Top of DATA SUPPLIED

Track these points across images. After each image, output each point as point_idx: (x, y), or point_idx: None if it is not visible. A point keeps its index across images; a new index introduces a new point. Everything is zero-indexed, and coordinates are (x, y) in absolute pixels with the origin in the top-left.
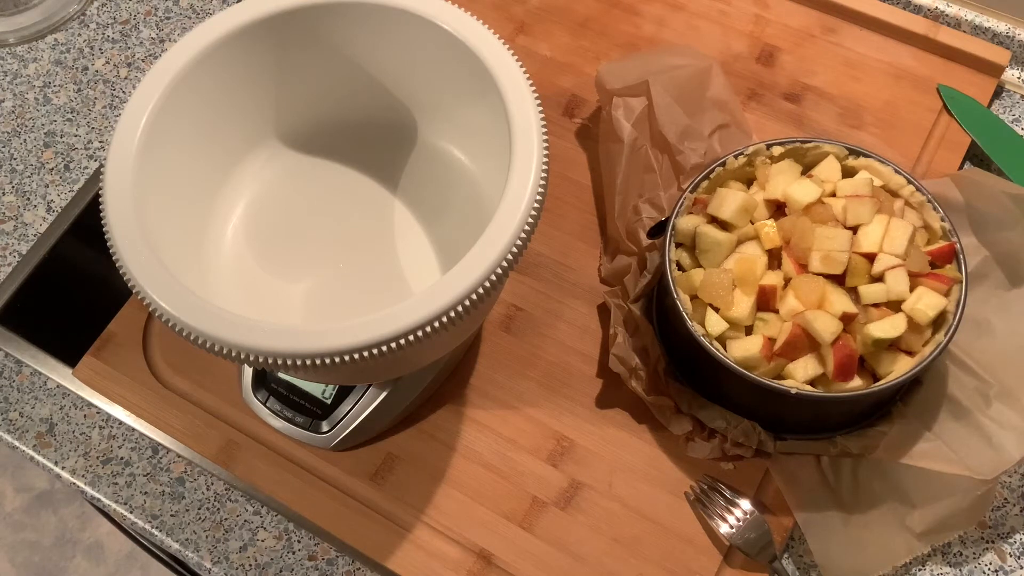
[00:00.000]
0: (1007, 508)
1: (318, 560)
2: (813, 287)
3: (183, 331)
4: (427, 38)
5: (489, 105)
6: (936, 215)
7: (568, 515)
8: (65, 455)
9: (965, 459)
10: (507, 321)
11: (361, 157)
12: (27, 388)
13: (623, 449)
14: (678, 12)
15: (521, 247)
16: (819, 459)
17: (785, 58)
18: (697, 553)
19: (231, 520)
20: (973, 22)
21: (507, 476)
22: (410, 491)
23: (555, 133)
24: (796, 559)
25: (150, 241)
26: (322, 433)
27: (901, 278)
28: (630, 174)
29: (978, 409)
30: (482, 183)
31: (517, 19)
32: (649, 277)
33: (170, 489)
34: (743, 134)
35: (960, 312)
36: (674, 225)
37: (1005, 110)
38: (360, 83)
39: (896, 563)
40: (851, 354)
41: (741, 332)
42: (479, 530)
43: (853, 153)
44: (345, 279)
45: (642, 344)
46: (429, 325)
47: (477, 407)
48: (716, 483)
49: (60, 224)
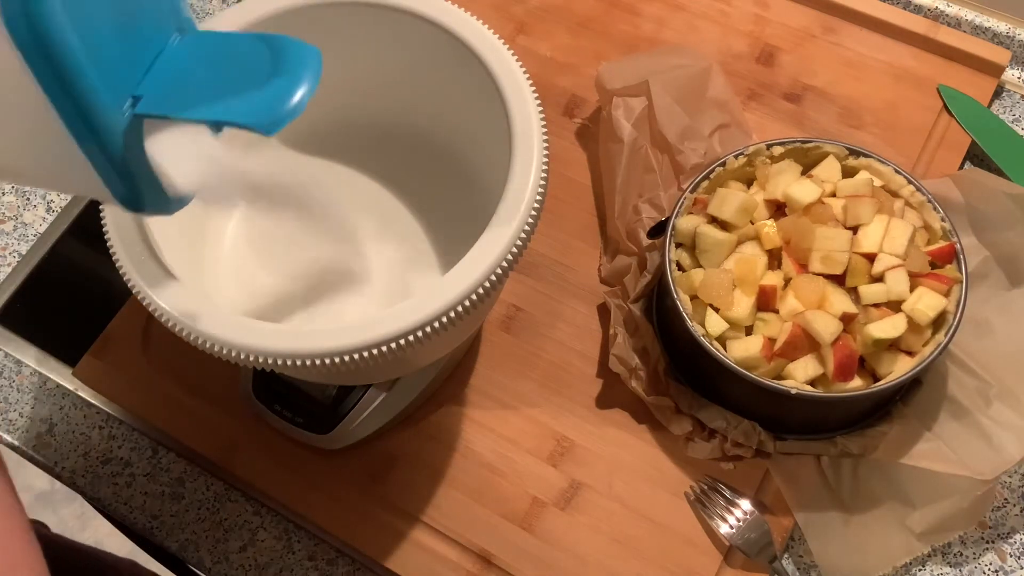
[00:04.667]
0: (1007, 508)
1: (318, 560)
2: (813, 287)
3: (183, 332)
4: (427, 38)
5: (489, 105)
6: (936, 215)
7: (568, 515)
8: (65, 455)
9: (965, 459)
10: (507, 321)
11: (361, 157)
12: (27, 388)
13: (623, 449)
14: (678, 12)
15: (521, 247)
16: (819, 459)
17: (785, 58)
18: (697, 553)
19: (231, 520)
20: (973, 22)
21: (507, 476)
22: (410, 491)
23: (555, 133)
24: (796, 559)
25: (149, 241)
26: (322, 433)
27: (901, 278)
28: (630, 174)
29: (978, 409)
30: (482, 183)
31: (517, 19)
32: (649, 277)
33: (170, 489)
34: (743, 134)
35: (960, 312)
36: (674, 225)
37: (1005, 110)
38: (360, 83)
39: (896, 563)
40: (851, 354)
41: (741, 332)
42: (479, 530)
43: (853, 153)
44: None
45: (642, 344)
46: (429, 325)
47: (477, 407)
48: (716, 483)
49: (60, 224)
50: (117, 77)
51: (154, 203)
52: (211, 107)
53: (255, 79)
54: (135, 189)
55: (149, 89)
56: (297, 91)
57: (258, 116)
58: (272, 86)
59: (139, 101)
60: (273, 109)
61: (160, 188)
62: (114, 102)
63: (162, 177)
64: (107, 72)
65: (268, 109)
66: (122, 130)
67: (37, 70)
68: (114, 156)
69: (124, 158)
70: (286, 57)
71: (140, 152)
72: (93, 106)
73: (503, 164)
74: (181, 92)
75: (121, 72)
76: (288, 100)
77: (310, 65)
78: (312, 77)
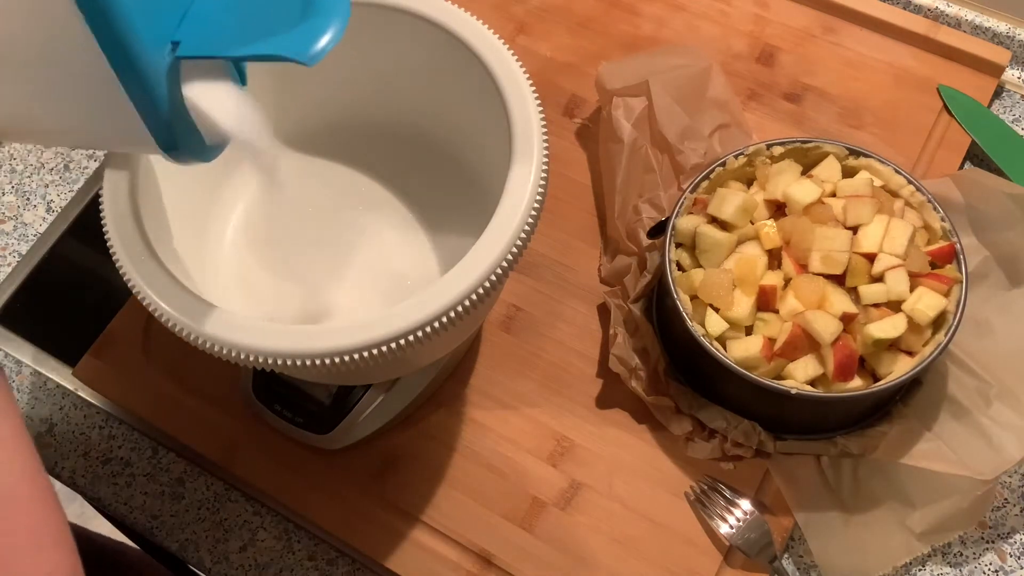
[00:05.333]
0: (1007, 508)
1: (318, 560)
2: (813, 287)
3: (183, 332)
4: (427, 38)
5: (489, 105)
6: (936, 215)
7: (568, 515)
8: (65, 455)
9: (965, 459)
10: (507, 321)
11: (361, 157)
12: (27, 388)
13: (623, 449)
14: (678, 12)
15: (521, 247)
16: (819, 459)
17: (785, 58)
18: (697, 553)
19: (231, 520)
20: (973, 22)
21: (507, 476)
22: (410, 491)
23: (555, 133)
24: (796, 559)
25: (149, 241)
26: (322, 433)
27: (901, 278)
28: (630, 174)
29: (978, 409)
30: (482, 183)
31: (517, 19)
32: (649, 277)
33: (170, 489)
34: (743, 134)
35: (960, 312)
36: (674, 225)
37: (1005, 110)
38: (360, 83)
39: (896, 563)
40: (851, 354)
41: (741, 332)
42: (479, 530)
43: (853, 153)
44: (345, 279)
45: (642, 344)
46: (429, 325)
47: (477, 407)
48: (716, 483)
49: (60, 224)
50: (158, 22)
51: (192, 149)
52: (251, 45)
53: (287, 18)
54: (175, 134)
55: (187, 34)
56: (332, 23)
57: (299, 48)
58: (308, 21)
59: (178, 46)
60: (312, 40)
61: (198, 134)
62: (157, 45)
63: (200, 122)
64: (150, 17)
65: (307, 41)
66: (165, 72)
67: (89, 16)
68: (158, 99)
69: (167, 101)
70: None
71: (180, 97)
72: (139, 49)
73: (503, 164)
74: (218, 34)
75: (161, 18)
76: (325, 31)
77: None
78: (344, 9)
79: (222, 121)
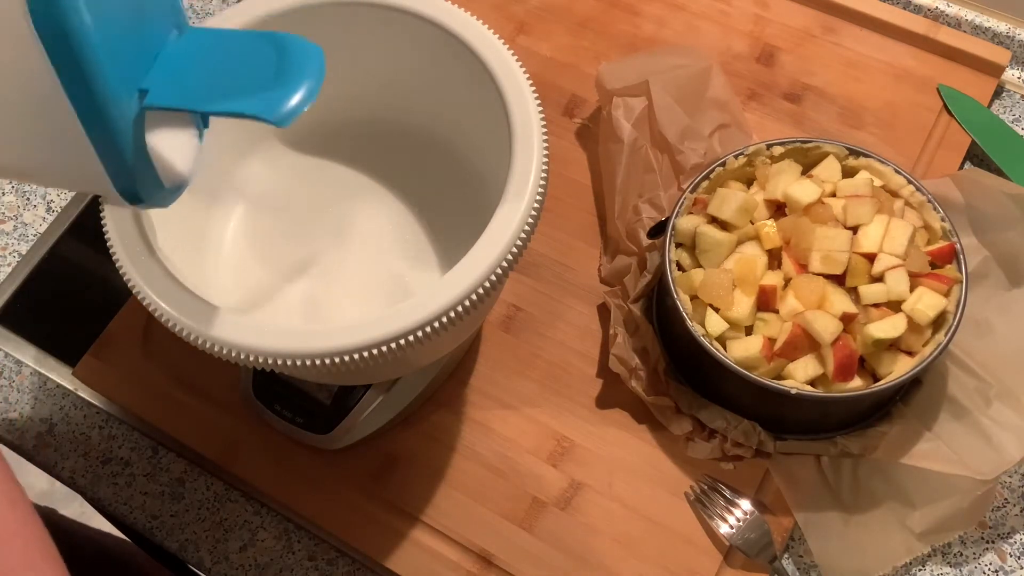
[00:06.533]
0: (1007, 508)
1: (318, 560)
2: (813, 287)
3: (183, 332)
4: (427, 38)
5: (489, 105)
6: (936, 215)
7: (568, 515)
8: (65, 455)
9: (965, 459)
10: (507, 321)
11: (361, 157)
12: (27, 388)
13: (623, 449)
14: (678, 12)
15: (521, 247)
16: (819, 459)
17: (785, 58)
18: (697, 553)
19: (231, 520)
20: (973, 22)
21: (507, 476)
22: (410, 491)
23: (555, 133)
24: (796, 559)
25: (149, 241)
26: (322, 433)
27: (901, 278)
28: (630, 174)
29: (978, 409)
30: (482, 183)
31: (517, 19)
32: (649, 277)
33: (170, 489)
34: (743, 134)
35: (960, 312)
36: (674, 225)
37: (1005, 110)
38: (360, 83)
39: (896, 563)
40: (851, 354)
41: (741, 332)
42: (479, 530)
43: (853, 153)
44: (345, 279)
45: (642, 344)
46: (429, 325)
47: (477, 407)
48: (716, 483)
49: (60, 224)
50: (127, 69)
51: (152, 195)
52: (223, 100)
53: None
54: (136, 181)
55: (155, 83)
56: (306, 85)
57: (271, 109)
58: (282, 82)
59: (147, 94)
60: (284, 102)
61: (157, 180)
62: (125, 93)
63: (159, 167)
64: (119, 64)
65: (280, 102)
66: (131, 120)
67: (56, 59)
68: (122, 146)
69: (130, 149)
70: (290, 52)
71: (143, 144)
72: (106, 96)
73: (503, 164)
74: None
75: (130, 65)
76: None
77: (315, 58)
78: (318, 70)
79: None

Bottom of DATA SUPPLIED
Top of DATA SUPPLIED

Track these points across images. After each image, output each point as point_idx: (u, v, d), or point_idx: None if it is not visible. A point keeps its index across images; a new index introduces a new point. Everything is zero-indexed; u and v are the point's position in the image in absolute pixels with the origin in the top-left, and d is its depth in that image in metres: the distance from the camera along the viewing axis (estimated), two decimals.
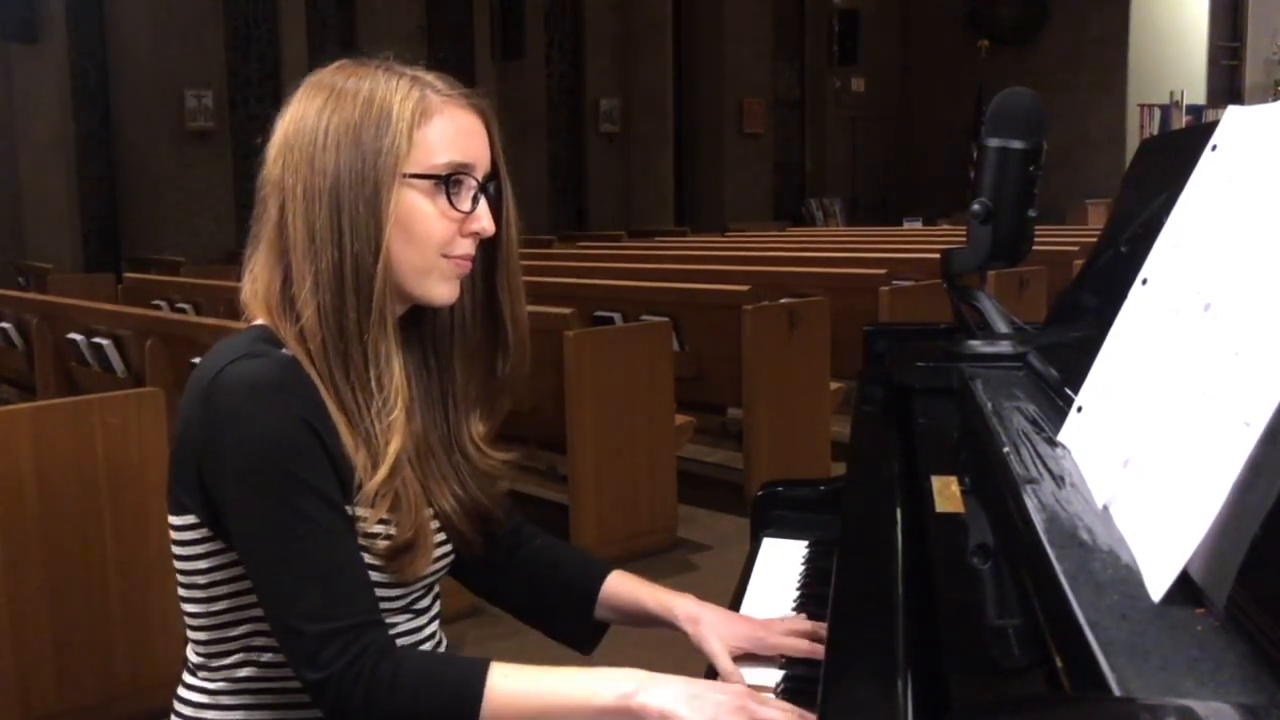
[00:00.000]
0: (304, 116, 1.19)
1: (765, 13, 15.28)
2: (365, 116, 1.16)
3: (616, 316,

Bottom of DATA SUPPLIED

→ **REQUIRED ACTION**
In the data above, which lines have "across"? Report each of them.

→ **ANSWER**
Track these points across images. After each image, output each point as point_idx: (x, y), or point_idx: None if it is not visible. A point keeps its index across images; a new index introduces a new point. Everything is zero-indexed, and coordinates are (x, y) in absolute pixels with the origin in the top-left.
Track these points across images. After each image, output each point as point_idx: (u, v, d), or point_idx: None if it is not visible. A point keeps its index across images; a new index introduces a new point. Everything is zero-indexed; u and v are the point's position in the image in absolute pixels with the origin in the top-left, and d is its depth in that image in metres: the distance from the camera along the viewing axis (estimated), two decimals.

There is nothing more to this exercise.